From my description above, I see that when 'times' is a vector, its elements controls how the corresponding element in Vctr are repeated. But not when 'times' is degraded to a number - it then control the number of times the 'Vctr' is repeated. On the other hand, the 'each', as a number, it also controls the number of times each element in Vctr are repeated. With these info, it just logical for me to want to reconsider the situation when 'times' is just a number. It just seems more logical to me to consider this as a special case where all elements in Vctr are to be repeated the same amount of 'times'. i.e.
    Vctr1= 5 := c(5, 5, 5, ...).
With this equivalency, I also like to propose the switch the meaning of  'times' and 'each' so that the 'each' now describes how many times each of the elements in Vctr should be repeated. With the meaning of the new 'each' been settled, we should now reconsider the meaning of the new 'times'.

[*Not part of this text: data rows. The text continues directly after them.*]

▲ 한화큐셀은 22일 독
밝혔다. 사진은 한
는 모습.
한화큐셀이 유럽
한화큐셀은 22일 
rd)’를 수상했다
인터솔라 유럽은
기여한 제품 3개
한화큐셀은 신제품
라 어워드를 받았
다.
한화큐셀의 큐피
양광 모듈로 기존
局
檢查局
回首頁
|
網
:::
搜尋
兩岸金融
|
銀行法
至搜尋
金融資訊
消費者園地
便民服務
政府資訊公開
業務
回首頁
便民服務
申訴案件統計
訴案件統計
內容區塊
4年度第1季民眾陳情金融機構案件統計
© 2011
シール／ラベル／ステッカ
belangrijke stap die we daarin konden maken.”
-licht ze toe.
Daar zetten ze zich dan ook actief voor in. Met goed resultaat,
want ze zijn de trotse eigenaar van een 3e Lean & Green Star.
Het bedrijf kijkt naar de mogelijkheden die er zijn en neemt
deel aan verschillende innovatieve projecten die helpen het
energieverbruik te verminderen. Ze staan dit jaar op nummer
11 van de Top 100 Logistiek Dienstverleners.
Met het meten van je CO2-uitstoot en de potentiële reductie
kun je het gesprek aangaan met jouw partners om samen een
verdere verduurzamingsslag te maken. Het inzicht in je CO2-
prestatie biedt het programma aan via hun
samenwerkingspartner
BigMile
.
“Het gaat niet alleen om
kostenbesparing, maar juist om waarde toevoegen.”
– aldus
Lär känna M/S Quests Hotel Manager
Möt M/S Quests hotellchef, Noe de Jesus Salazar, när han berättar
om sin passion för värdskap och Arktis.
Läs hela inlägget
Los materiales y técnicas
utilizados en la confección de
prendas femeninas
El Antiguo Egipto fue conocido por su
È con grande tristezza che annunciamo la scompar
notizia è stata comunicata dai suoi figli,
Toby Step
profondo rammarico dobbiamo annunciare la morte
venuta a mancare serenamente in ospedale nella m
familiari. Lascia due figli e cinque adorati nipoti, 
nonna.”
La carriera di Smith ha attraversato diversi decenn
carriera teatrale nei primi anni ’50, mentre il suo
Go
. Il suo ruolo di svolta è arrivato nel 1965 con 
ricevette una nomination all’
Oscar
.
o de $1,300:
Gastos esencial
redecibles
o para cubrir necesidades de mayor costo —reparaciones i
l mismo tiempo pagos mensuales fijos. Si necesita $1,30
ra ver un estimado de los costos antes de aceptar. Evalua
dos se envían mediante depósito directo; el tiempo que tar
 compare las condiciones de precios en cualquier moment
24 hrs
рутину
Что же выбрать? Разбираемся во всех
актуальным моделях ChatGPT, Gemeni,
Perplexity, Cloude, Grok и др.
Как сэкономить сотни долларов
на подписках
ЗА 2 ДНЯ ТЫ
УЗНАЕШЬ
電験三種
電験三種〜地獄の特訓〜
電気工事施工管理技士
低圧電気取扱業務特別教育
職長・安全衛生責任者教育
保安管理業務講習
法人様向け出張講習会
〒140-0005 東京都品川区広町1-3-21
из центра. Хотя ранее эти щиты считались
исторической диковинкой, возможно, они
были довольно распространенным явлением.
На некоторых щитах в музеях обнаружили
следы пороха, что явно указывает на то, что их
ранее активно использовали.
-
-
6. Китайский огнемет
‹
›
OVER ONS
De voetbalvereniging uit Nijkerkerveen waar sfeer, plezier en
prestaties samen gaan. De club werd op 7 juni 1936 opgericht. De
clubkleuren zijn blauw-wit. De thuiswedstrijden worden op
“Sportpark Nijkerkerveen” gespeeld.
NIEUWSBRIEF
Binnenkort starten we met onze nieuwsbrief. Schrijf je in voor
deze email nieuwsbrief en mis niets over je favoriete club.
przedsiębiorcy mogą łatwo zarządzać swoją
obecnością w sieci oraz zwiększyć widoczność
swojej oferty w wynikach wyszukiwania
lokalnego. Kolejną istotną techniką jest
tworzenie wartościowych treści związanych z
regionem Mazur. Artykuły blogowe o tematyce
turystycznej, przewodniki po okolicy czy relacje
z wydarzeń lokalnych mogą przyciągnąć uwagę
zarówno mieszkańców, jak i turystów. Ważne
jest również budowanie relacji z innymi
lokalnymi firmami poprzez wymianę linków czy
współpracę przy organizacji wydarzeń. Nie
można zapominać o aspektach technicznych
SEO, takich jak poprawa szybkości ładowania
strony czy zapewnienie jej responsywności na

The newly proposed meaning for 'times' will be the times to repeat the sequence generated by the 'each'. The new meaning for length.out would be designated as the maximum length of the eventual output.

With the proposed changes outlined above, here are few examples to demonstrate the new new-rep() function.

>new-rep(1:5,each=2,times=1,length.out=13)
[1] 1 1 2 2 3 3 4 4 5 5

>new-rep(1:5,each=2,times=2,length.out=13)
[1] 1 1 2 2 3 3 4 4 5 5 1 1 2

>new-rep(1:5,each=c(1,2,3,2,1),times=1,length.out=13)
[1] 1 2 2 3 3 3 4 4 5

>new-rep(1:5,each=c(1,2,3,2,1),times=2,length.out=13)
[1] 1 2 2 3 3 3 4 4 5 1 2 2 3

Can we create all that can be done with the old rep() function? - yes!
Can we create something that is not possible to create with the old rep() function? - yes

Possible algorithm:
new-rep <- function (Vctr,each,times,length.out) {
    if length(each)==1 { # if each exist and just a number
        each <- rep(each,times=length(Vctr))  # expand each
    }
    Rslt <- rep(Vctr, times=each);
    Rslt <- rep(Rslt, times=times);
    Lngth <- length(Rslt);
    if (is.numeric(length.out))  {
     if (length.out&tl;Lngth) Lngth <- length.out;
    }
    Rslt[1:Lngth];
}
Appreciate your thoughts and possible creation of package.